Return every entry below exactly as written, minus the pictures.

Provided entries:
* * * * * * * * *

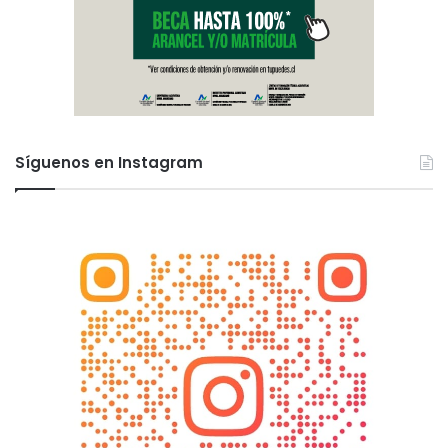
Síguenos en Instagram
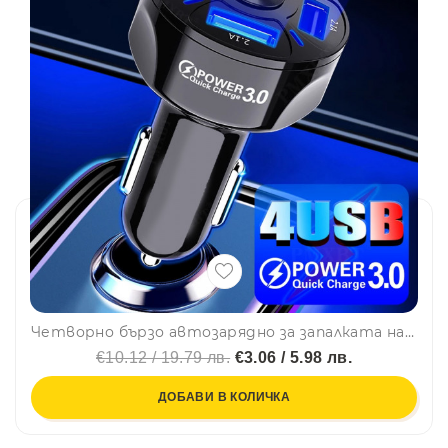
Четворно бързо автозарядно за запалката на колата с 4USB порта и QUICK CHARGE функция, BF22
€10.12 / 19.79 лв.
€3.06 / 5.98 лв.
ДОБАВИ В КОЛИЧКА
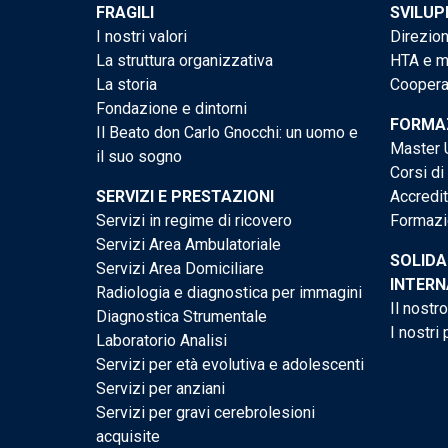
FRAGILI
SVILUP
I nostri valori
Direzion
La struttura organizzativa
HTA e me
La storia
Cooperaz
Fondazione e dintorni
FORMAZ
Il Beato don Carlo Gnocchi: un uomo e
Master U
il suo sogno
Corsi di
SERVIZI E PRESTAZIONI
Accredi
Servizi in regime di ricovero
Formazi
Servizi Area Ambulatoriale
SOLIDA
Servizi Area Domiciliare
INTERN
Radiologia e diagnostica per immagini
Il nostr
Diagnostica Strumentale
I nostri 
Laboratorio Analisi
Servizi per età evolutiva e adolescenti
Servizi per anziani
Servizi per gravi cerebrolesioni
acquisite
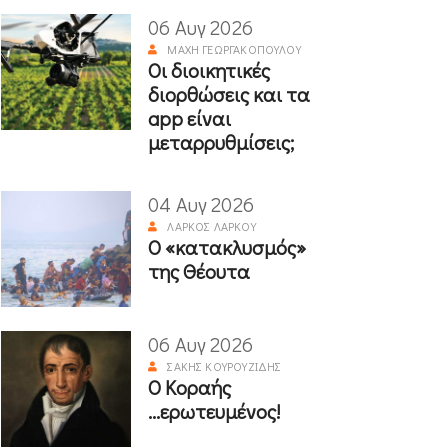
06 Αυγ 2026
ΜΆΧΗ ΓΕΩΡΓΑΚΟΠΟΎΛΟΥ
Οι διοικητικές
διορθώσεις και τα
app είναι
μεταρρυθμίσεις;
04 Αυγ 2026
ΛΆΡΚΟΣ ΛΆΡΚΟΥ
Ο «κατακλυσμός»
της Θέουτα
06 Αυγ 2026
ΣΆΚΗΣ ΚΟΥΡΟΥΖΊΔΗΣ
Ο Κοραής
...ερωτευμένος!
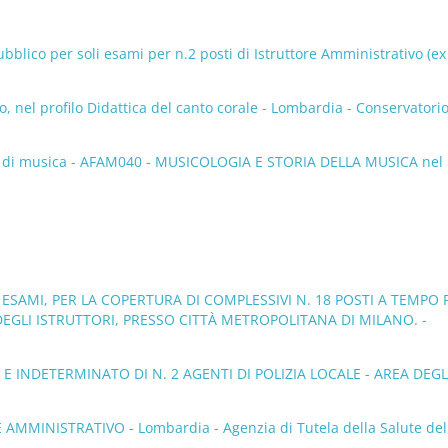
lico per soli esami per n.2 posti di Istruttore Amministrativo (ex 
 nel profilo Didattica del canto corale - Lombardia - Conservatorio
ori di musica - AFAM040 - MUSICOLOGIA E STORIA DELLA MUSICA nel
ED ESAMI, PER LA COPERTURA DI COMPLESSIVI N. 18 POSTI A TEMPO
EGLI ISTRUTTORI, PRESSO CITTÀ METROPOLITANA DI MILANO. -
E INDETERMINATO DI N. 2 AGENTI DI POLIZIA LOCALE - AREA DEGL
MMINISTRATIVO - Lombardia - Agenzia di Tutela della Salute del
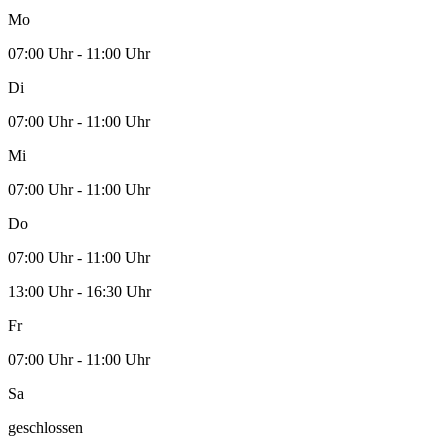
Mo
07:00 Uhr - 11:00 Uhr
Di
07:00 Uhr - 11:00 Uhr
Mi
07:00 Uhr - 11:00 Uhr
Do
07:00 Uhr - 11:00 Uhr
13:00 Uhr - 16:30 Uhr
Fr
07:00 Uhr - 11:00 Uhr
Sa
geschlossen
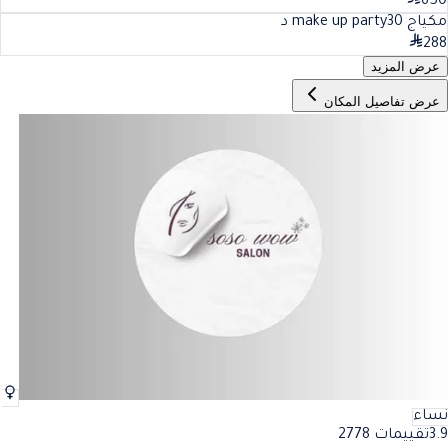
650
مكياج make up party
30
د
288
عرض المزيد
عرض تفاصيل المكان
نساء
3.9
تقييمات 2778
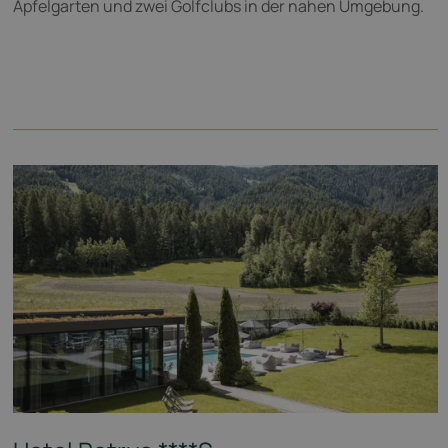
Apfelgarten und zwei Golfclubs in der nahen Umgebung.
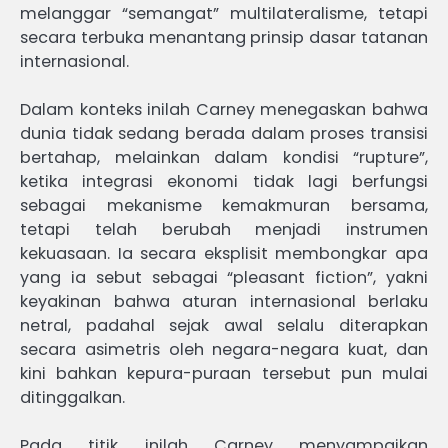
melanggar “semangat” multilateralisme, tetapi
secara terbuka menantang prinsip dasar tatanan
internasional.
Dalam konteks inilah Carney menegaskan bahwa
dunia tidak sedang berada dalam proses transisi
bertahap, melainkan dalam kondisi “rupture”,
ketika integrasi ekonomi tidak lagi berfungsi
sebagai mekanisme kemakmuran bersama,
tetapi telah berubah menjadi instrumen
kekuasaan. Ia secara eksplisit membongkar apa
yang ia sebut sebagai “pleasant fiction”, yakni
keyakinan bahwa aturan internasional berlaku
netral, padahal sejak awal selalu diterapkan
secara asimetris oleh negara-negara kuat, dan
kini bahkan kepura-puraan tersebut pun mulai
ditinggalkan.
Pada titik inilah Carney menyampaikan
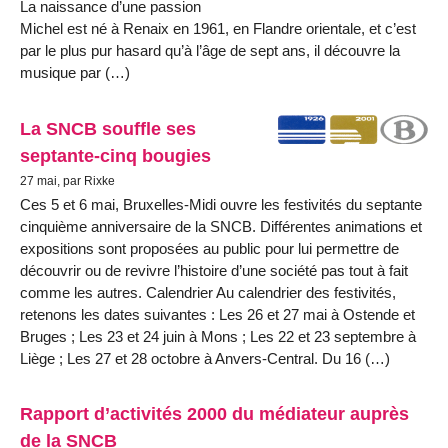
La naissance d’une passion
Michel est né à Renaix en 1961, en Flandre orientale, et c’est
par le plus pur hasard qu’à l’âge de sept ans, il découvre la
musique par (…)
La SNCB souffle ses
septante-cinq bougies
27 mai, par Rixke
Ces 5 et 6 mai, Bruxelles-Midi ouvre les festivités du septante
cinquième anniversaire de la SNCB. Différentes animations et
expositions sont proposées au public pour lui permettre de
découvrir ou de revivre l’histoire d’une société pas tout à fait
comme les autres. Calendrier Au calendrier des festivités,
retenons les dates suivantes : Les 26 et 27 mai à Ostende et
Bruges ; Les 23 et 24 juin à Mons ; Les 22 et 23 septembre à
Liège ; Les 27 et 28 octobre à Anvers-Central. Du 16 (…)
Rapport d’activités 2000 du médiateur auprès
de la SNCB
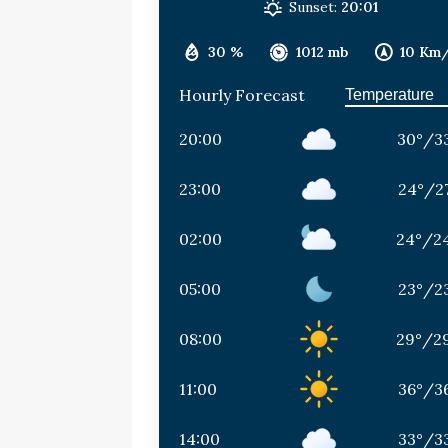
Sunset:
20:01
30 %
1012 mb
10 Km
Hourly Forecast
20:00
30
°
/
3
23:00
24
°
/
2
02:00
24
°
/
2
05:00
23
°
/
2
08:00
29
°
/
2
11:00
36
°
/
3
14:00
33
°
/
3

* * * * * * * * *

Result of this task:
Síguenos en Instagram
Четворно бързо автозарядно за запалката на колата с 4USB порта и QUICK CHARGE функция, BF22
€10.12 / 19.79 лв.
€3.06 / 5.98 лв.
ДОБАВИ В КОЛИЧКА
FRAGILI
SVILUP
I nostri valori
Direzion
La struttura organizzativa
HTA e me
La storia
Cooperaz
Fondazione e dintorni
FORMAZ
Il Beato don Carlo Gnocchi: un uomo e
Master U
il suo sogno
Corsi di
SERVIZI E PRESTAZIONI
Accredi
Servizi in regime di ricovero
Formazi
Servizi Area Ambulatoriale
SOLIDA
Servizi Area Domiciliare
INTERN
Radiologia e diagnostica per immagini
Il nostr
Diagnostica Strumentale
I nostri 
Laboratorio Analisi
Servizi per età evolutiva e adolescenti
Servizi per anziani
Servizi per gravi cerebrolesioni
acquisite
06 Αυγ 2026
ΜΆΧΗ ΓΕΩΡΓΑΚΟΠΟΎΛΟΥ
Οι διοικητικές
διορθώσεις και τα
app είναι
μεταρρυθμίσεις;
04 Αυγ 2026
ΛΆΡΚΟΣ ΛΆΡΚΟΥ
Ο «κατακλυσμός»
της Θέουτα
06 Αυγ 2026
ΣΆΚΗΣ ΚΟΥΡΟΥΖΊΔΗΣ
Ο Κοραής
...ερωτευμένος!
lico per soli esami per n.2 posti di Istruttore Amministrativo (ex 
 nel profilo Didattica del canto corale - Lombardia - Conservatorio
ori di musica - AFAM040 - MUSICOLOGIA E STORIA DELLA MUSICA nel
ED ESAMI, PER LA COPERTURA DI COMPLESSIVI N. 18 POSTI A TEMPO
EGLI ISTRUTTORI, PRESSO CITTÀ METROPOLITANA DI MILANO. -
E INDETERMINATO DI N. 2 AGENTI DI POLIZIA LOCALE - AREA DEGL
MMINISTRATIVO - Lombardia - Agenzia di Tutela della Salute del
Mo
07:00 Uhr - 11:00 Uhr
Di
07:00 Uhr - 11:00 Uhr
Mi
07:00 Uhr - 11:00 Uhr
Do
07:00 Uhr - 11:00 Uhr
13:00 Uhr - 16:30 Uhr
Fr
07:00 Uhr - 11:00 Uhr
Sa
geschlossen
650
مكياج make up party
30
د
288
عرض المزيد
عرض تفاصيل المكان
نساء
3.9
تقييمات 2778
Apfelgarten und zwei Golfclubs in der nahen Umgebung.
melanggar “semangat” multilateralisme, tetapi
secara terbuka menantang prinsip dasar tatanan
internasional.
Dalam konteks inilah Carney menegaskan bahwa
dunia tidak sedang berada dalam proses transisi
bertahap, melainkan dalam kondisi “rupture”,
ketika integrasi ekonomi tidak lagi berfungsi
sebagai mekanisme kemakmuran bersama,
tetapi telah berubah menjadi instrumen
kekuasaan. Ia secara eksplisit membongkar apa
yang ia sebut sebagai “pleasant fiction”, yakni
keyakinan bahwa aturan internasional berlaku
netral, padahal sejak awal selalu diterapkan
secara asimetris oleh negara-negara kuat, dan
kini bahkan kepura-puraan tersebut pun mulai
ditinggalkan.
Pada titik inilah Carney menyampaikan
La naissance d’une passion
Michel est né à Renaix en 1961, en Flandre orientale, et c’est
par le plus pur hasard qu’à l’âge de sept ans, il découvre la
musique par (…)
La SNCB souffle ses
septante-cinq bougies
27 mai, par Rixke
Ces 5 et 6 mai, Bruxelles-Midi ouvre les festivités du septante
cinquième anniversaire de la SNCB. Différentes animations et
expositions sont proposées au public pour lui permettre de
découvrir ou de revivre l’histoire d’une société pas tout à fait
comme les autres. Calendrier Au calendrier des festivités,
retenons les dates suivantes : Les 26 et 27 mai à Ostende et
Bruges ; Les 23 et 24 juin à Mons ; Les 22 et 23 septembre à
Liège ; Les 27 et 28 octobre à Anvers-Central. Du 16 (…)
Rapport d’activités 2000 du médiateur auprès
de la SNCB
Sunset:
20:01
30 %
1012 mb
10 Km
Hourly Forecast
20:00
30
°
/
3
23:00
24
°
/
2
02:00
24
°
/
2
05:00
23
°
/
2
08:00
29
°
/
2
11:00
36
°
/
3
14:00
33
°
/
3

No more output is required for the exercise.